> GIVEN PROBLEM: Turn the lines below into a Markdown table with the columns Number and Line, giving each line its own row and leaving out the blank ones.
+ + + + + + +
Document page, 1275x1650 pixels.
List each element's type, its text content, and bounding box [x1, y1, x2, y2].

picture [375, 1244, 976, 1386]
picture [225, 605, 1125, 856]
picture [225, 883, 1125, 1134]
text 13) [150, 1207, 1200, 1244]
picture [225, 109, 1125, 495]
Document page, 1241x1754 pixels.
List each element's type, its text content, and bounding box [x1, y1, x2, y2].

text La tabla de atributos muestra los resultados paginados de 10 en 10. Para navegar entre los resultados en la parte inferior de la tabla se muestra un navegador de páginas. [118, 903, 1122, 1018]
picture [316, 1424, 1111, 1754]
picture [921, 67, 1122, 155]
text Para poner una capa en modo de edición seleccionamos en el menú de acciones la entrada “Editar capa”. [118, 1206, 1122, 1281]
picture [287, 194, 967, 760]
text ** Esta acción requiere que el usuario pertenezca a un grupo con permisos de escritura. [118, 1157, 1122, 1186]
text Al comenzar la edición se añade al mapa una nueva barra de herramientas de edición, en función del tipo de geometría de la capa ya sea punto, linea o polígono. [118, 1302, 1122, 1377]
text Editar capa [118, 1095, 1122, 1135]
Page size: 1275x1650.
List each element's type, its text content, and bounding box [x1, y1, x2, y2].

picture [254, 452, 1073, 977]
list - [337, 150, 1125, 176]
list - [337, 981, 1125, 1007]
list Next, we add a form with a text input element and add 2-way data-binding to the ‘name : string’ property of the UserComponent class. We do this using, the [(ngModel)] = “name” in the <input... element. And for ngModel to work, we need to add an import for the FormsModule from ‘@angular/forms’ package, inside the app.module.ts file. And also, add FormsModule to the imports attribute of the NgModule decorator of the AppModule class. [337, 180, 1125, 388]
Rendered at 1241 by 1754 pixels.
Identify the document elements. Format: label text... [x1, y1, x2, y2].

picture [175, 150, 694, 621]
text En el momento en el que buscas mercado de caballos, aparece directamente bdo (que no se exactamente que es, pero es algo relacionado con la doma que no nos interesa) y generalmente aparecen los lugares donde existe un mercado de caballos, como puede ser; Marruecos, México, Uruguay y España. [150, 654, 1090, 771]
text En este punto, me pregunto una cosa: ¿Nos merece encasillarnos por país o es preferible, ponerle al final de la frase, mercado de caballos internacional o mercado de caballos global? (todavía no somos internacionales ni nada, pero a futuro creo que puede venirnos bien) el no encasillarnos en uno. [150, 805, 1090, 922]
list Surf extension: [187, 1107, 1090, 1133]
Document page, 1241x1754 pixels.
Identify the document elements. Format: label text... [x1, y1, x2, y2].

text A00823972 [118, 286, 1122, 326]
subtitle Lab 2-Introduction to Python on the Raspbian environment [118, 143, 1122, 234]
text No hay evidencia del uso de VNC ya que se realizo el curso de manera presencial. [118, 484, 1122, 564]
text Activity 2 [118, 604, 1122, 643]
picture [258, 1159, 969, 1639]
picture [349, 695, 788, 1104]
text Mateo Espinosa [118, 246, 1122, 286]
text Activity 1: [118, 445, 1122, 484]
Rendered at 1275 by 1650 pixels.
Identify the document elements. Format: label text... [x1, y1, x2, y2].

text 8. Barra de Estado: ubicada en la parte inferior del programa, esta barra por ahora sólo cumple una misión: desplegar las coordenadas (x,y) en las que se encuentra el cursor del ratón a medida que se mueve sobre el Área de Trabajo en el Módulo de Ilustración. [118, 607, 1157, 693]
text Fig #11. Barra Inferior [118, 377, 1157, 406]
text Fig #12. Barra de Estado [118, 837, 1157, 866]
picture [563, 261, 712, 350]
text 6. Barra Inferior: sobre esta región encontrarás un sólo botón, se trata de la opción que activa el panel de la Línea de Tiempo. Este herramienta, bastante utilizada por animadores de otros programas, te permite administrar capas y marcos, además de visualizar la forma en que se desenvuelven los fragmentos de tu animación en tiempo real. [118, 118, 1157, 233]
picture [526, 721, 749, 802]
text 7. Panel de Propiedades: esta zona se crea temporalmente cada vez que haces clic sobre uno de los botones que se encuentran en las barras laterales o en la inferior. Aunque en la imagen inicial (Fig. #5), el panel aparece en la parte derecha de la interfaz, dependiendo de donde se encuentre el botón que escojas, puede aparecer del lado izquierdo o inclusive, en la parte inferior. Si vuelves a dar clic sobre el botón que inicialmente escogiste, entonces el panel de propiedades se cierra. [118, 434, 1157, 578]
+ + + + + + +
> SOLUTION:
| Number | Line |
|---|---|
| 1 | Document page, 1275x1650 pixels. |
| 2 | List each element's type, its text content, and bounding box [x1, y1, x2, y2]. |
| 3 | picture [375, 1244, 976, 1386] |
| 4 | picture [225, 605, 1125, 856] |
| 5 | picture [225, 883, 1125, 1134] |
| 6 | text 13) [150, 1207, 1200, 1244] |
| 7 | picture [225, 109, 1125, 495] |
| 8 | Document page, 1241x1754 pixels. |
| 9 | List each element's type, its text content, and bounding box [x1, y1, x2, y2]. |
| 10 | text La tabla de atributos muestra los resultados paginados de 10 en 10. Para navegar entre los resultados en la parte inferior de la tabla se muestra un navegador de páginas. [118, 903, 1122, 1018] |
| 11 | picture [316, 1424, 1111, 1754] |
| 12 | picture [921, 67, 1122, 155] |
| 13 | text Para poner una capa en modo de edición seleccionamos en el menú de acciones la entrada “Editar capa”. [118, 1206, 1122, 1281] |
| 14 | picture [287, 194, 967, 760] |
| 15 | text ** Esta acción requiere que el usuario pertenezca a un grupo con permisos de escritura. [118, 1157, 1122, 1186] |
| 16 | text Al comenzar la edición se añade al mapa una nueva barra de herramientas de edición, en función del tipo de geometría de la capa ya sea punto, linea o polígono. [118, 1302, 1122, 1377] |
| 17 | text Editar capa [118, 1095, 1122, 1135] |
| 18 | Page size: 1275x1650. |
| 19 | List each element's type, its text content, and bounding box [x1, y1, x2, y2]. |
| 20 | picture [254, 452, 1073, 977] |
| 21 | list - [337, 150, 1125, 176] |
| 22 | list - [337, 981, 1125, 1007] |
| 23 | list Next, we add a form with a text input element and add 2-way data-binding to the ‘name : string’ property of the UserComponent class. We do this using, the [(ngModel)] = “name” in the <input... element. And for ngModel to work, we need to add an import for the FormsModule from ‘@angular/forms’ package, inside the app.module.ts file. And also, add FormsModule to the imports attribute of the NgModule decorator of the AppModule class. [337, 180, 1125, 388] |
| 24 | Rendered at 1241 by 1754 pixels. |
| 25 | Identify the document elements. Format: label text... [x1, y1, x2, y2]. |
| 26 | picture [175, 150, 694, 621] |
| 27 | text En el momento en el que buscas mercado de caballos, aparece directamente bdo (que no se exactamente que es, pero es algo relacionado con la doma que no nos interesa) y generalmente aparecen los lugares donde existe un mercado de caballos, como puede ser; Marruecos, México, Uruguay y España. [150, 654, 1090, 771] |
| 28 | text En este punto, me pregunto una cosa: ¿Nos merece encasillarnos por país o es preferible, ponerle al final de la frase, mercado de caballos internacional o mercado de caballos global? (todavía no somos internacionales ni nada, pero a futuro creo que puede venirnos bien) el no encasillarnos en uno. [150, 805, 1090, 922] |
| 29 | list Surf extension: [187, 1107, 1090, 1133] |
| 30 | Document page, 1241x1754 pixels. |
| 31 | Identify the document elements. Format: label text... [x1, y1, x2, y2]. |
| 32 | text A00823972 [118, 286, 1122, 326] |
| 33 | subtitle Lab 2-Introduction to Python on the Raspbian environment [118, 143, 1122, 234] |
| 34 | text No hay evidencia del uso de VNC ya que se realizo el curso de manera presencial. [118, 484, 1122, 564] |
| 35 | text Activity 2 [118, 604, 1122, 643] |
| 36 | picture [258, 1159, 969, 1639] |
| 37 | picture [349, 695, 788, 1104] |
| 38 | text Mateo Espinosa [118, 246, 1122, 286] |
| 39 | text Activity 1: [118, 445, 1122, 484] |
| 40 | Rendered at 1275 by 1650 pixels. |
| 41 | Identify the document elements. Format: label text... [x1, y1, x2, y2]. |
| 42 | text 8. Barra de Estado: ubicada en la parte inferior del programa, esta barra por ahora sólo cumple una misión: desplegar las coordenadas (x,y) en las que se encuentra el cursor del ratón a medida que se mueve sobre el Área de Trabajo en el Módulo de Ilustración. [118, 607, 1157, 693] |
| 43 | text Fig #11. Barra Inferior [118, 377, 1157, 406] |
| 44 | text Fig #12. Barra de Estado [118, 837, 1157, 866] |
| 45 | picture [563, 261, 712, 350] |
| 46 | text 6. Barra Inferior: sobre esta región encontrarás un sólo botón, se trata de la opción que activa el panel de la Línea de Tiempo. Este herramienta, bastante utilizada por animadores de otros programas, te permite administrar capas y marcos, además de visualizar la forma en que se desenvuelven los fragmentos de tu animación en tiempo real. [118, 118, 1157, 233] |
| 47 | picture [526, 721, 749, 802] |
| 48 | text 7. Panel de Propiedades: esta zona se crea temporalmente cada vez que haces clic sobre uno de los botones que se encuentran en las barras laterales o en la inferior. Aunque en la imagen inicial (Fig. #5), el panel aparece en la parte derecha de la interfaz, dependiendo de donde se encuentre el botón que escojas, puede aparecer del lado izquierdo o inclusive, en la parte inferior. Si vuelves a dar clic sobre el botón que inicialmente escogiste, entonces el panel de propiedades se cierra. [118, 434, 1157, 578] |